Problem description: Starting at the beginning of the entries and stopping after the line containing "8 مقاعد 2022 الفخمة والراحة", repeat those lines with "المدينة" swapped for "العاصمة" and everything else unchanged.

-- -- --

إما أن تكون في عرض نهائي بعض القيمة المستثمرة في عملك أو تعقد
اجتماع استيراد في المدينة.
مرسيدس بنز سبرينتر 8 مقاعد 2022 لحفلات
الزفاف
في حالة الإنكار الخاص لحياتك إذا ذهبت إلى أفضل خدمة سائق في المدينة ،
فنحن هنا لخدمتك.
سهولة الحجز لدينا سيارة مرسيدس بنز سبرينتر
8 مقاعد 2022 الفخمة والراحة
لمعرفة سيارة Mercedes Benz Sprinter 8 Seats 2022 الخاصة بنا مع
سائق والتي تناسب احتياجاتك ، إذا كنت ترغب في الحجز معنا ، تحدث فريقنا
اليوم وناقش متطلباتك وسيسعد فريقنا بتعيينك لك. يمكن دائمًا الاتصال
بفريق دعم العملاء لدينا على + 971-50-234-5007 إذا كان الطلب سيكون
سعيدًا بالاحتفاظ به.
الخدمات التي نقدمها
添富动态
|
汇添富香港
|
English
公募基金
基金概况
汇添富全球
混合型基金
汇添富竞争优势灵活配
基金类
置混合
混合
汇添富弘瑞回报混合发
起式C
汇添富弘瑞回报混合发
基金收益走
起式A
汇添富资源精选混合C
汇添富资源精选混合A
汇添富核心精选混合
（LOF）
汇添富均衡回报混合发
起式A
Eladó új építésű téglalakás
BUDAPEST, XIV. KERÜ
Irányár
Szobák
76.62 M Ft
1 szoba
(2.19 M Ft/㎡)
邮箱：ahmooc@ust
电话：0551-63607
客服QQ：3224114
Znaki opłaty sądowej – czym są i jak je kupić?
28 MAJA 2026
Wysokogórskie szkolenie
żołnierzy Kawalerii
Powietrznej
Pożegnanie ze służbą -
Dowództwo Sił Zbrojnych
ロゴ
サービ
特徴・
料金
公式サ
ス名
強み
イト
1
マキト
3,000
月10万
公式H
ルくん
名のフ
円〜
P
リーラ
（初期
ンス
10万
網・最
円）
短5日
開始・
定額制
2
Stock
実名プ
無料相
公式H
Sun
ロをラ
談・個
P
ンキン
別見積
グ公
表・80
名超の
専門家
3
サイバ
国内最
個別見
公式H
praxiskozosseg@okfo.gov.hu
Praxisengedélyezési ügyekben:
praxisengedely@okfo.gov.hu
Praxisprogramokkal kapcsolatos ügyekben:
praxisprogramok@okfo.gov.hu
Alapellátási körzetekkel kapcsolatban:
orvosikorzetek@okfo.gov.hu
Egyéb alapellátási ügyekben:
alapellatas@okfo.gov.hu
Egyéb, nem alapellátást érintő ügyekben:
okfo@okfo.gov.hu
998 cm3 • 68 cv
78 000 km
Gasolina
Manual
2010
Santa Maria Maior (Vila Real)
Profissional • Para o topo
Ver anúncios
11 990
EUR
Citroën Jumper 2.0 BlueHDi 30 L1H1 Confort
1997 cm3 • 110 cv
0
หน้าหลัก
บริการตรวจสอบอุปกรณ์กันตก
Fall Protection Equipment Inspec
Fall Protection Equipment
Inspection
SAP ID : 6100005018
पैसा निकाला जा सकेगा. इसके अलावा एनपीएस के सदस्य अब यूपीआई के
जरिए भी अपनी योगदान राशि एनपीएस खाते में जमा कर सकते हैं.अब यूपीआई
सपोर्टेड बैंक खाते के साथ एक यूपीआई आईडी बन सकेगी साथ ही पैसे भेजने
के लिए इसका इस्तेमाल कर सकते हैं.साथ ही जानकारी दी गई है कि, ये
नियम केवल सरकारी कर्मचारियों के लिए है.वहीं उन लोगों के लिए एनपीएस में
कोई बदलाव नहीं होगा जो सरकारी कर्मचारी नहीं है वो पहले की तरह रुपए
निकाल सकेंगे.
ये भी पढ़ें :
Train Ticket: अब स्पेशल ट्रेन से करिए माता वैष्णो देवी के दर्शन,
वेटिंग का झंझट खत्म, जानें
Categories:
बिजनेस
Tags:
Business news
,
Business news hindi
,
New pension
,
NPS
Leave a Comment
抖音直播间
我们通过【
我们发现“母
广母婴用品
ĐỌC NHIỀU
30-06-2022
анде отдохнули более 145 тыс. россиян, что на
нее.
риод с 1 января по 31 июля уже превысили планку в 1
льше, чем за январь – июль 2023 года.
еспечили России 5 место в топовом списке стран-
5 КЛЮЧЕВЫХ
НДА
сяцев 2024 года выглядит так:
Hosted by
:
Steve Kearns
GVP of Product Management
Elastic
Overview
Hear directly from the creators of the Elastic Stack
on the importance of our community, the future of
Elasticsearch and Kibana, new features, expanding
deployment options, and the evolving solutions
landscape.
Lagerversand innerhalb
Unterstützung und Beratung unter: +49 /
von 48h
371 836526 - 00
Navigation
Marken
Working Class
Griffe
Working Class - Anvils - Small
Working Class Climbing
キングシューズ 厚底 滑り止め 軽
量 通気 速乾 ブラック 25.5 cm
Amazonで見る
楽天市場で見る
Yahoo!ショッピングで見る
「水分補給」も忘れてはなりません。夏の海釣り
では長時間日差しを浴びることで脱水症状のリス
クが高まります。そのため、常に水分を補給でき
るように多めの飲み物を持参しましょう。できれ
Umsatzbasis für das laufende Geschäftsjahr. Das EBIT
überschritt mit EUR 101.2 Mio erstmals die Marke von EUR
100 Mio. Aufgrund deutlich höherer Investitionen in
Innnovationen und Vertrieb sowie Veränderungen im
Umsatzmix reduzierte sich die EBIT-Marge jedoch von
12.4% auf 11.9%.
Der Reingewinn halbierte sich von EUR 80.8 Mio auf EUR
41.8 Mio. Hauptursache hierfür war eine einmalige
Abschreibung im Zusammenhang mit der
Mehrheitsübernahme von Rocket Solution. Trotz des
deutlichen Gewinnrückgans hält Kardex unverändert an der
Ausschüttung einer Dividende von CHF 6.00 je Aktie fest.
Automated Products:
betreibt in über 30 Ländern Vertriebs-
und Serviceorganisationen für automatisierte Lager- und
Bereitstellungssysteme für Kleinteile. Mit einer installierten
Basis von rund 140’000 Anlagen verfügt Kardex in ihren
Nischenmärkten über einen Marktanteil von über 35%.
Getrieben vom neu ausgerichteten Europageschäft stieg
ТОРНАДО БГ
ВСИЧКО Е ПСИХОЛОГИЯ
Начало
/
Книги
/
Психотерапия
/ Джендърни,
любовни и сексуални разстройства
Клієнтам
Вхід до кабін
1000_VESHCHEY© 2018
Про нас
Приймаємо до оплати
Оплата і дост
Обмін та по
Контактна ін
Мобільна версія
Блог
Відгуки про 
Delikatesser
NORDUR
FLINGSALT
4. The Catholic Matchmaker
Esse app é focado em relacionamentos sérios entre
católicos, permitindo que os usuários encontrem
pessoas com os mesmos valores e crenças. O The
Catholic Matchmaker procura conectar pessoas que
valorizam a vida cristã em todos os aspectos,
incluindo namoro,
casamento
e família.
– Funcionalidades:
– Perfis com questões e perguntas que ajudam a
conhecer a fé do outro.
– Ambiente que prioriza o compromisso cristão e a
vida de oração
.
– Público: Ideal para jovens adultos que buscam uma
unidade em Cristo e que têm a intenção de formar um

-- -- --

Task solution:
إما أن تكون في عرض نهائي بعض القيمة المستثمرة في عملك أو تعقد
اجتماع استيراد في العاصمة.
مرسيدس بنز سبرينتر 8 مقاعد 2022 لحفلات
الزفاف
في حالة الإنكار الخاص لحياتك إذا ذهبت إلى أفضل خدمة سائق في العاصمة ،
فنحن هنا لخدمتك.
سهولة الحجز لدينا سيارة مرسيدس بنز سبرينتر
8 مقاعد 2022 الفخمة والراحة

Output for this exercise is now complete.